• [DATA EXCERPT]
────────

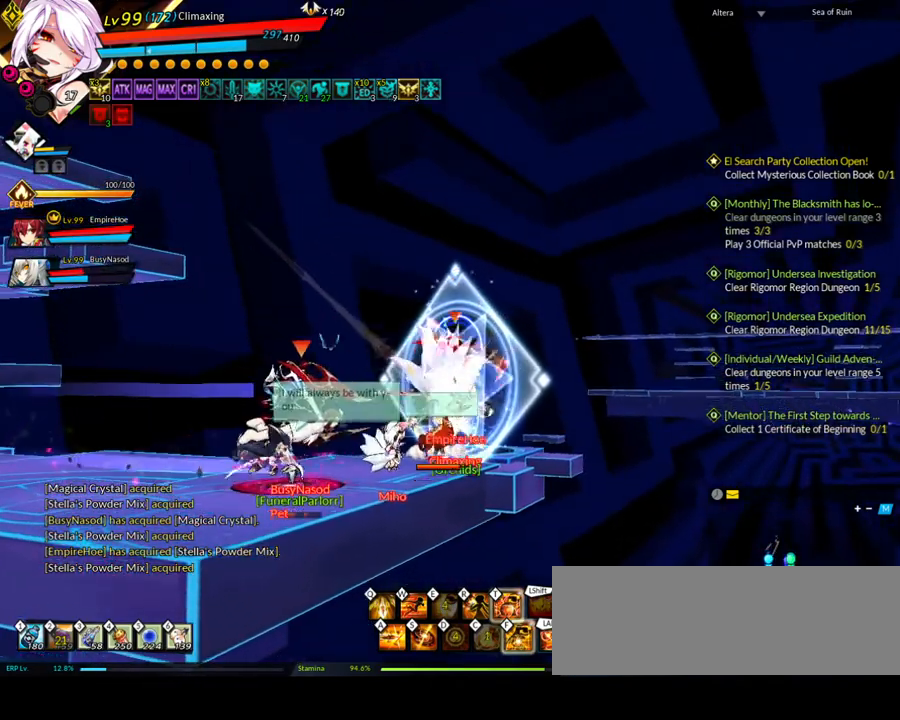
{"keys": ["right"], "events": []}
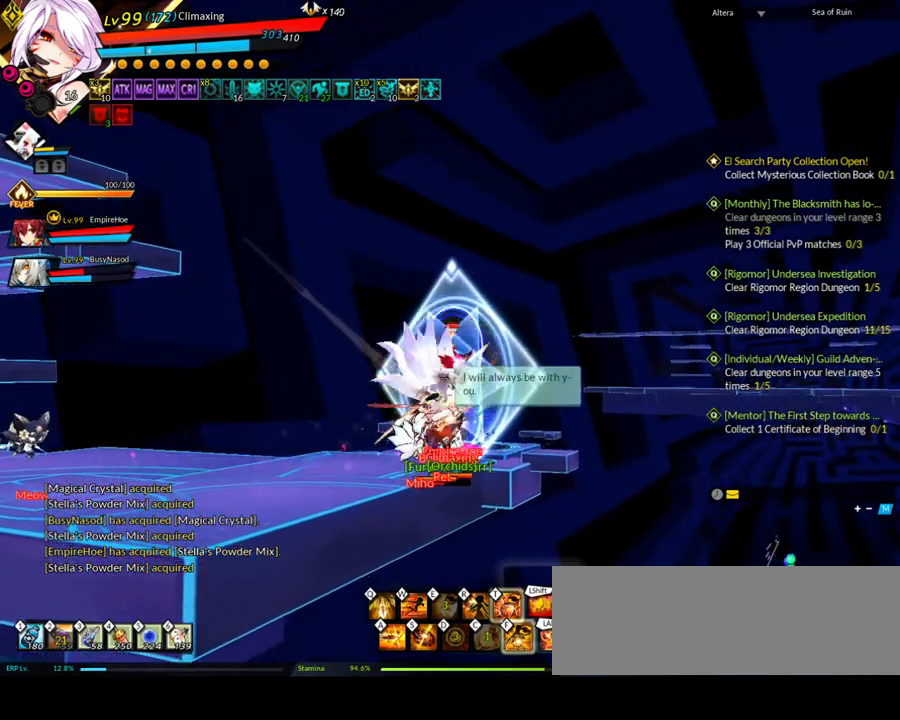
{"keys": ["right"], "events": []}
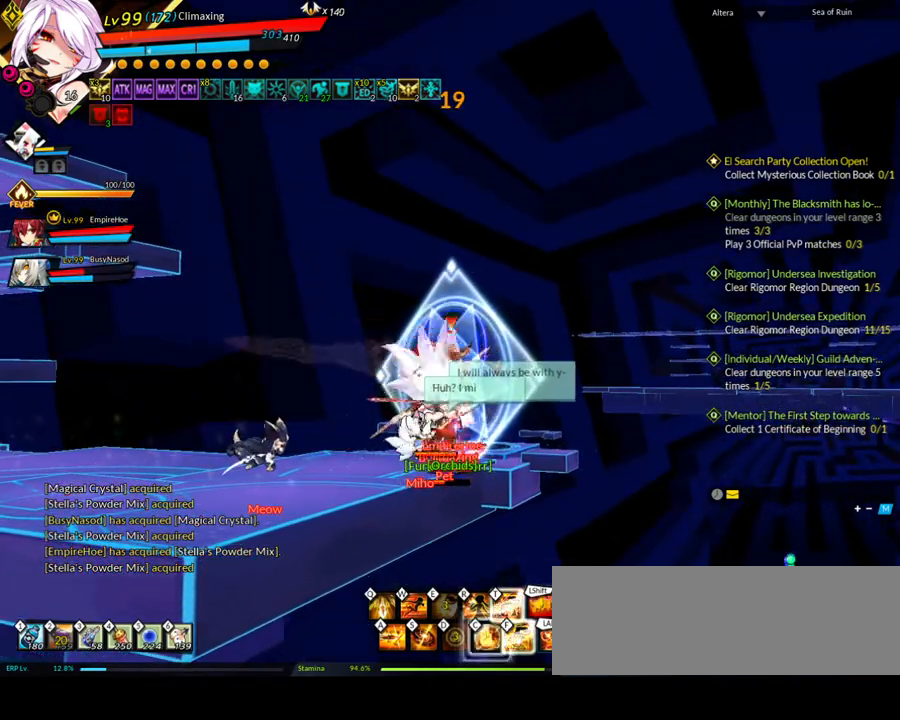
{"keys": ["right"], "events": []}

────────

• [ABOUT THIS EXERCISE]
Only the pictures stay behind; everything else in the data above is to be retyped exactly.

• [PROBLEM SOLUTION]
{"keys": ["right"], "events": []}
{"keys": ["right"], "events": []}
{"keys": ["right"], "events": []}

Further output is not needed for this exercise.